- Supreme Court of the United States

Argued October 10, 2000 Decided November 7, 2000
- Full case name: Carl W. Cleveland, Petitioner v. United States
- Citations: 531 U.S. 12 (more) 121 S. Ct. 365, 148 L. Ed. 2d 221, 2000 U.S. LEXIS 7436

Case history
- Prior: motion to dismiss denied, 951 F.Supp. 1249 (E.D. La. 1997); defendants convicted and forfeiture ordered, unreported (E.D. La. 1997); affirmed sub. nom. U.S. v. Bankston, 182 F.3d 296 (5th Cir. 1999); certiorari granted, 529 U.S. 1017 (2000)

Holding
- "Property" for the purposes of federal law does not include state video poker licenses.

Court membership
- Chief Justice William Rehnquist Associate Justices John P. Stevens · Sandra Day O'Connor Antonin Scalia · Anthony Kennedy David Souter · Clarence Thomas Ruth Bader Ginsburg · Stephen Breyer

Case opinion
- Majority: Ginsburg, joined by unanimous

Laws applied
- 18 U.S.C. § 1341

= Cleveland v. United States (2000) =

Cleveland v. United States, 531 U.S. 12 (2000), was a United States Supreme Court case that concerned the definition of "property" under the federal mail fraud statute. In a unanimous decision, the Court held that "property" for the purposes of federal law did not include state video poker licences because such transactions were not a vested right or expectation.

==Background==
The federal mail fraud statute proscribes the use of the mails in furtherance of "any scheme or artifice to defraud" as illegal activity. Part of the statute indicates that such schemes relating to "obtaining money or property" by false pretenses is covered. Carl W. Cleveland was prosecuted under the statute. The state alleged Cleveland had deceived another company relating to video poker license renewals. Before trial, he unsuccessfully attempted to get the charges dismissed. A jury later found him guilty and he was sentenced to over 100 months in prison. Cleveland appealed.

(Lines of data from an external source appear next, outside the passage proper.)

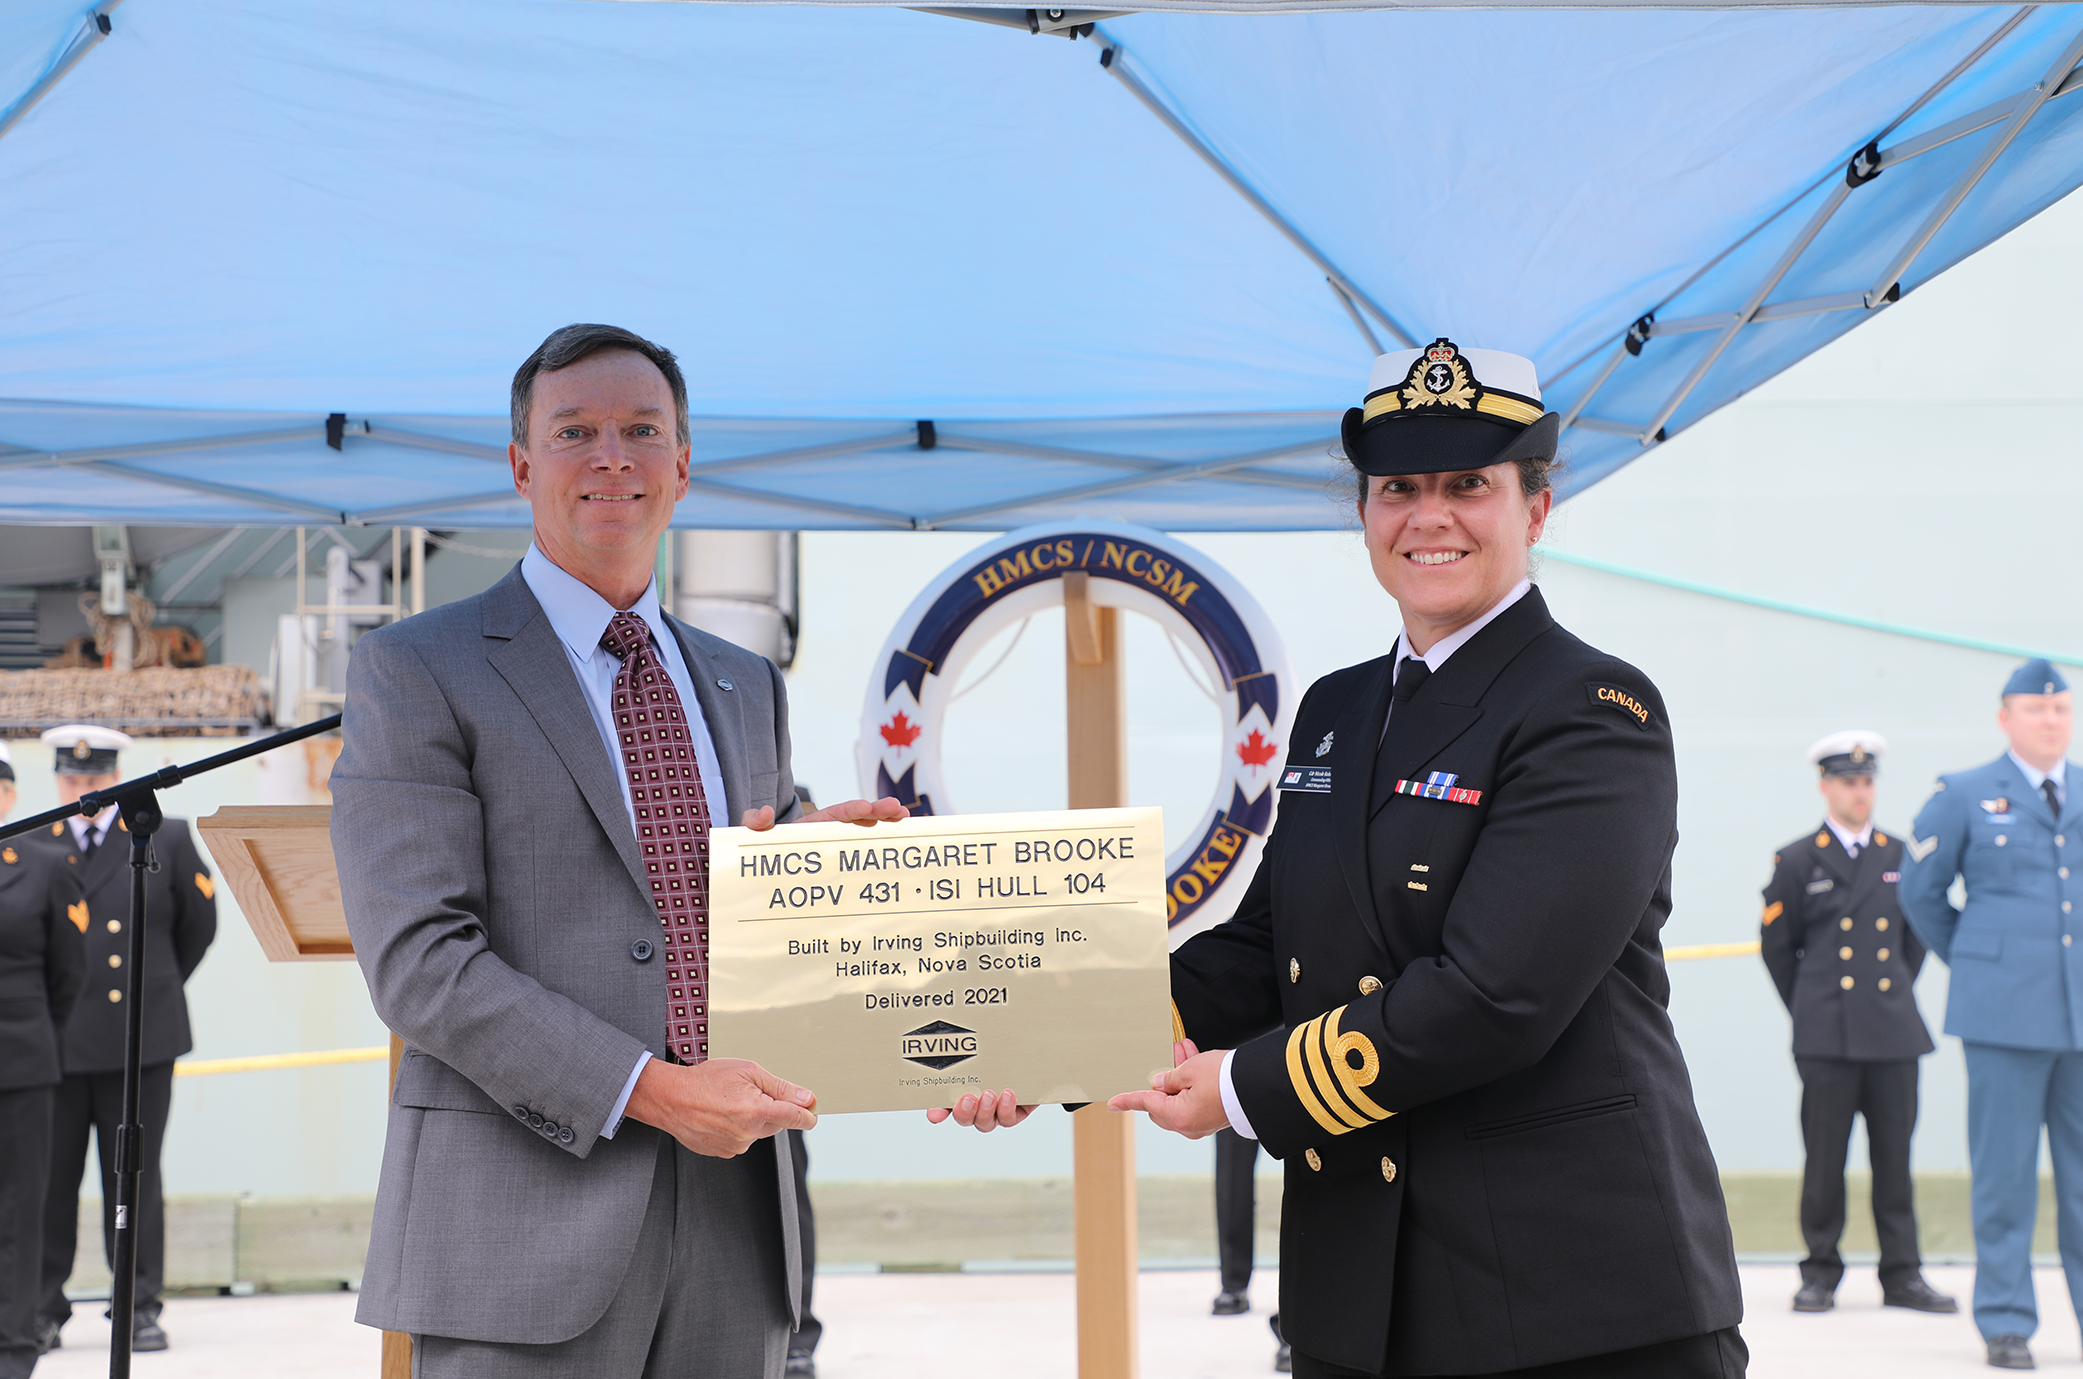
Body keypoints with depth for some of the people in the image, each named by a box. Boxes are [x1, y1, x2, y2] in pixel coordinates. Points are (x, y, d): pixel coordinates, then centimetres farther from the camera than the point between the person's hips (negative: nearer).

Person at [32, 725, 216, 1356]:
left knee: (135, 1180, 2)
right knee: (48, 1179, 0)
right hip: (54, 1039, 0)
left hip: (139, 1041, 0)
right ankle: (43, 1312, 8)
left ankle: (140, 1310, 8)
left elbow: (198, 925, 17)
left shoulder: (167, 841, 6)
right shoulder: (28, 848, 6)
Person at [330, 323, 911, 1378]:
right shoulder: (413, 671, -1)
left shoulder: (746, 689, 18)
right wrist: (650, 1091, -18)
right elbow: (418, 959, -11)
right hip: (528, 1227, -5)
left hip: (734, 1223, 5)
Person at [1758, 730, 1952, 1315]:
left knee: (1895, 1157, 3)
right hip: (1827, 1037, -2)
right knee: (1825, 1158, -2)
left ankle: (1902, 1274, 8)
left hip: (1894, 1031, 3)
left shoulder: (1899, 857, 12)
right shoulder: (1796, 861, 4)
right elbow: (1777, 947, 9)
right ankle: (1820, 1273, 7)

The Fifth Circuit Court of Appeals affirmed the conviction and sentence, holding that "property" did in fact include video poker licenses in the "hands of the state". After a series of appellate courts split on this issue, the Supreme Court granted certiorari.

==Opinion of the Court==
Justice Ginsburg delivered the unanimous decision of the Supreme Court which reversed the Fifth Circuit and vacated Cleveland's sentence. The basis for the decision was two-fold: first, the Court had held in a previous case that the federal mail fraud statute is "limited in scope to the protection of property rights". This meant that, taken in context of the purpose of the law, there was no intangible right for honest services in terms of the video poker licenses; therefore, there was no "property" interest. Moreover, the Court additionally found that the state interest in keeping the licenses process honest and proper would not be enough to link an economic interest to the "rights" idea contained in the federal statute.